②害虫は、いつもあなたの畑を見ています。

人間「今年良いもの採れたから来年もここでちょっと早く沢山やってみよう。」虫「今年ここにこんないい大根がたくさんあったね。来年はもっとみんなで食べちゃおう。」きちっと害虫対策をしましょう。害虫が発生してからでは手遅れになることもあります。

③大根は高温・乾燥が苦手です。

播種のタイミングがすべての作業に影響します。なので地域に見合った時期が絶対です。早撒きは私はおススメしません。失敗の原因はここにあると思います。また、大根の収穫適期はあっという間にやってきます。収穫適期を逃すと芯いり原因になることもありますので注意してください。

丁寧に深く耕す。土が少なく浅い場合は、畝を立て、土の量を確保する。

大根の根の障害

又根

未熟たい肥や肥料などのある所に、根が伸びてきた場合、根の先端が痛んでしまったことによることで起こります。したがって、大根の肥料はなるべく早く土になじませておく、たい肥は前作の時にいれ、大根作には使わない方がいいと思います。

ス入り

切ってみると中がスカスカのスポンジのようになっていること。瑞々しい感じではなく白く濁って見えます。

根の肥大が急激に起こるような場合です。株間を大きく取り過ぎてしまった場合、どんどん成長が進み過ぎています。

また肥料と気温に影響されてこの症状が起こります。
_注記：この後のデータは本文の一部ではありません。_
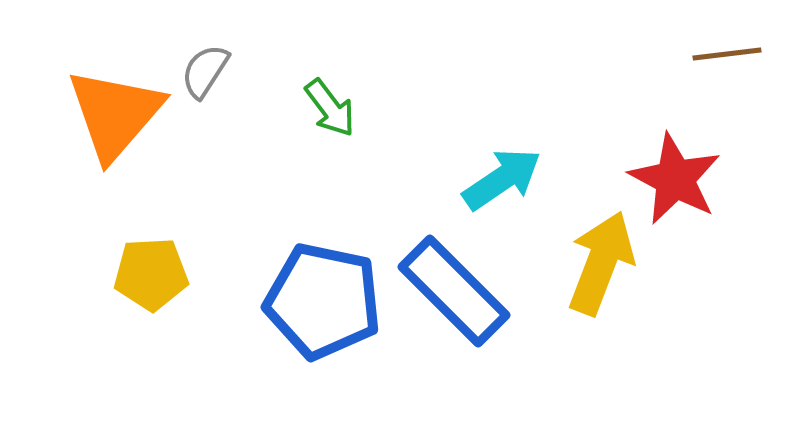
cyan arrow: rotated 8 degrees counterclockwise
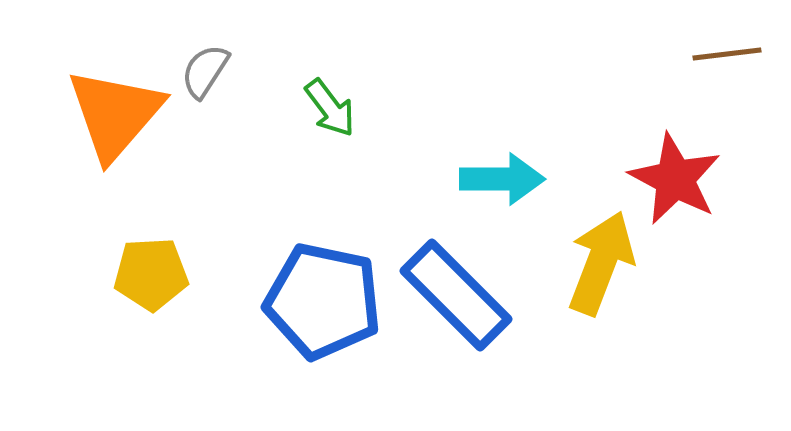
cyan arrow: rotated 34 degrees clockwise
blue rectangle: moved 2 px right, 4 px down
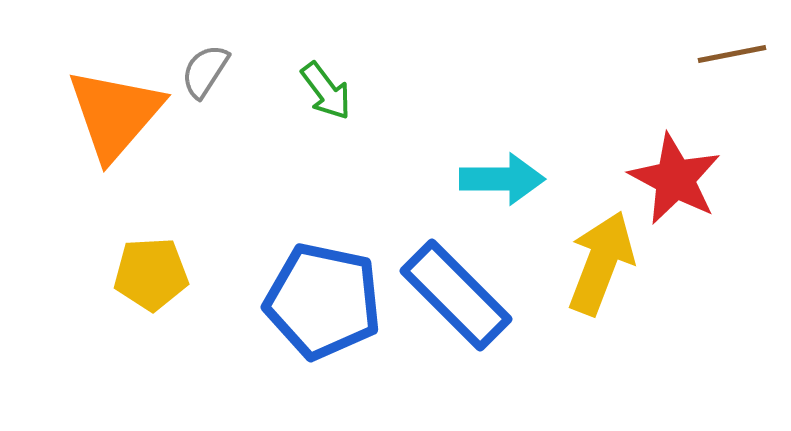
brown line: moved 5 px right; rotated 4 degrees counterclockwise
green arrow: moved 4 px left, 17 px up
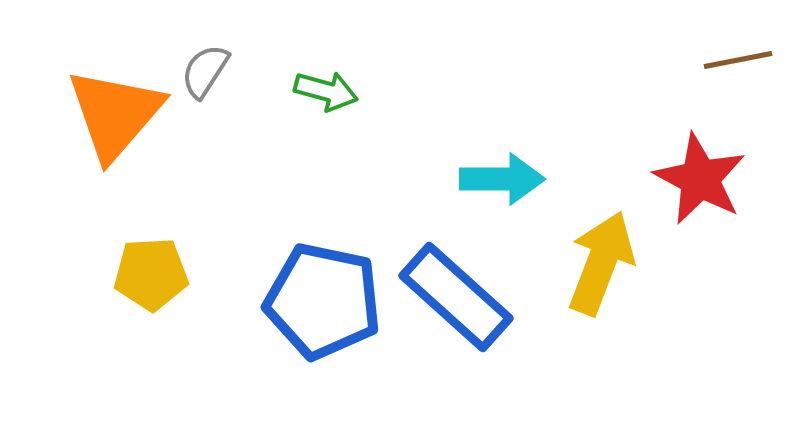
brown line: moved 6 px right, 6 px down
green arrow: rotated 38 degrees counterclockwise
red star: moved 25 px right
blue rectangle: moved 2 px down; rotated 3 degrees counterclockwise
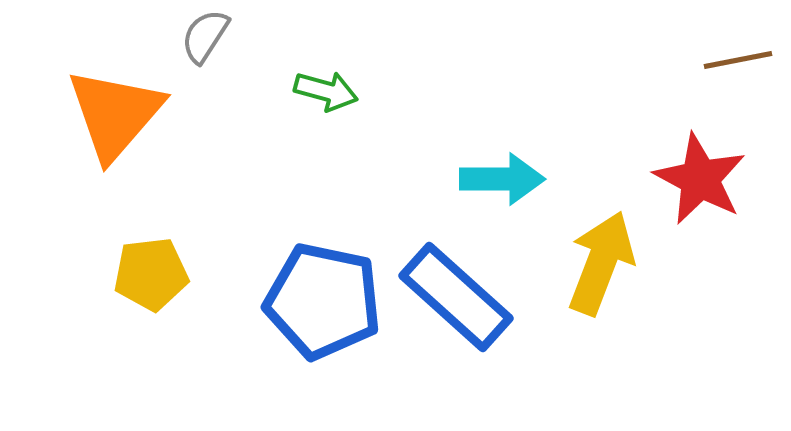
gray semicircle: moved 35 px up
yellow pentagon: rotated 4 degrees counterclockwise
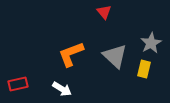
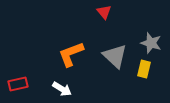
gray star: rotated 25 degrees counterclockwise
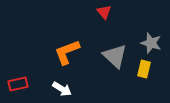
orange L-shape: moved 4 px left, 2 px up
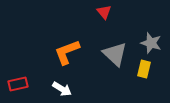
gray triangle: moved 2 px up
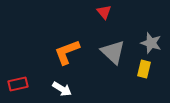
gray triangle: moved 2 px left, 2 px up
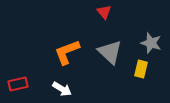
gray triangle: moved 3 px left
yellow rectangle: moved 3 px left
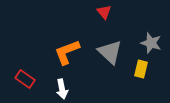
red rectangle: moved 7 px right, 5 px up; rotated 48 degrees clockwise
white arrow: rotated 48 degrees clockwise
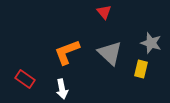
gray triangle: moved 1 px down
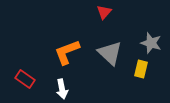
red triangle: rotated 21 degrees clockwise
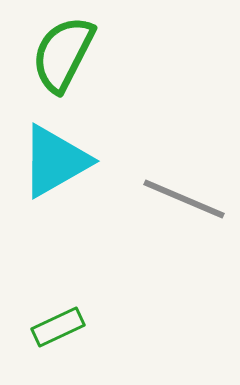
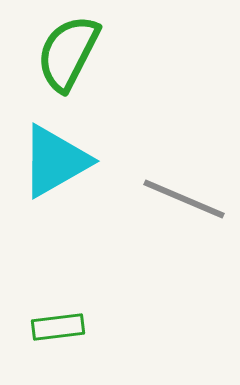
green semicircle: moved 5 px right, 1 px up
green rectangle: rotated 18 degrees clockwise
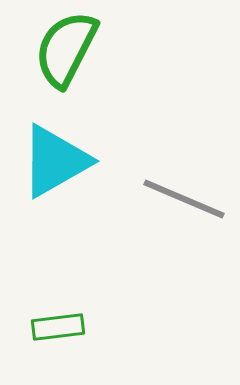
green semicircle: moved 2 px left, 4 px up
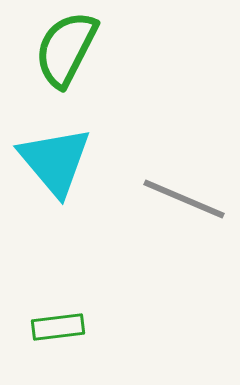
cyan triangle: rotated 40 degrees counterclockwise
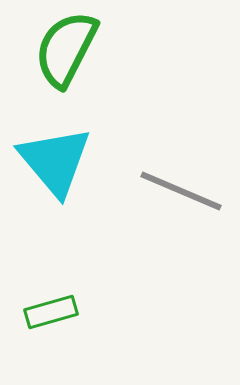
gray line: moved 3 px left, 8 px up
green rectangle: moved 7 px left, 15 px up; rotated 9 degrees counterclockwise
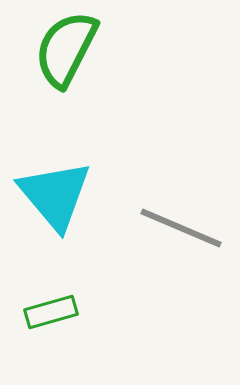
cyan triangle: moved 34 px down
gray line: moved 37 px down
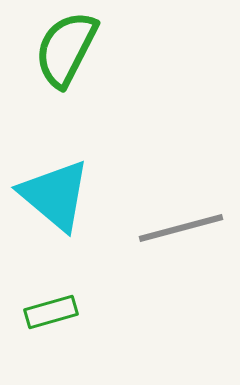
cyan triangle: rotated 10 degrees counterclockwise
gray line: rotated 38 degrees counterclockwise
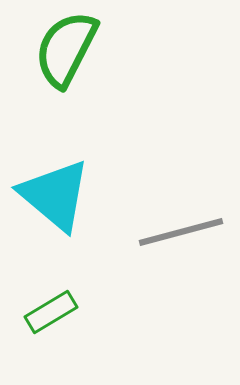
gray line: moved 4 px down
green rectangle: rotated 15 degrees counterclockwise
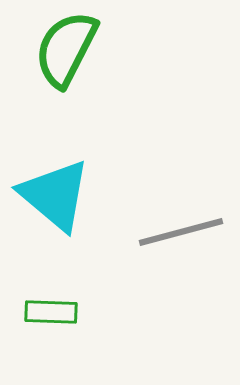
green rectangle: rotated 33 degrees clockwise
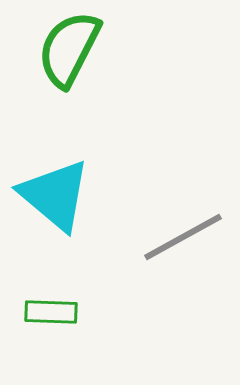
green semicircle: moved 3 px right
gray line: moved 2 px right, 5 px down; rotated 14 degrees counterclockwise
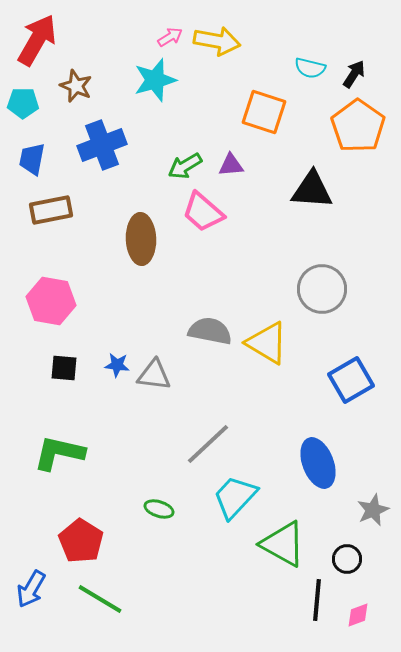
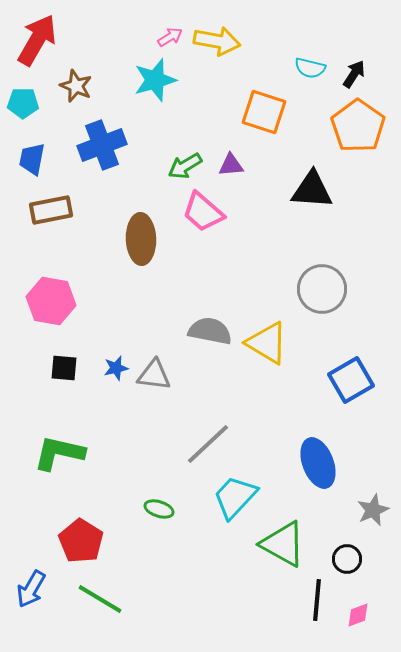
blue star: moved 1 px left, 3 px down; rotated 20 degrees counterclockwise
なので早撒きしないようにお願いします。

皆さんの地域に合ったまき時です。私の地域だと9月入ってからですね

上の縦割りした大根見てください。先の方が黒い筋が入っているのがわかりますか?

では、青首のところはどうでしょう。切ってみるとこんな感じで白くなっているのがおわかりだと思います。こうなってしまうとほとんどの大根も同じ症状です。全て無駄になってしまいますね。

裂根

大根の根に縦にひびが入る現象です。これは中と外の根の成長バランスが崩れて起こるので株間が広い所に多く発生します。少し株間狭くしてみてください。

網入り

根の表皮に網目があるように見えます。これを網入りと言います繊維が固いです。高温・乾燥状態で起こるので気を付けましょう。

ps あと大根引きには腰痛にご注意。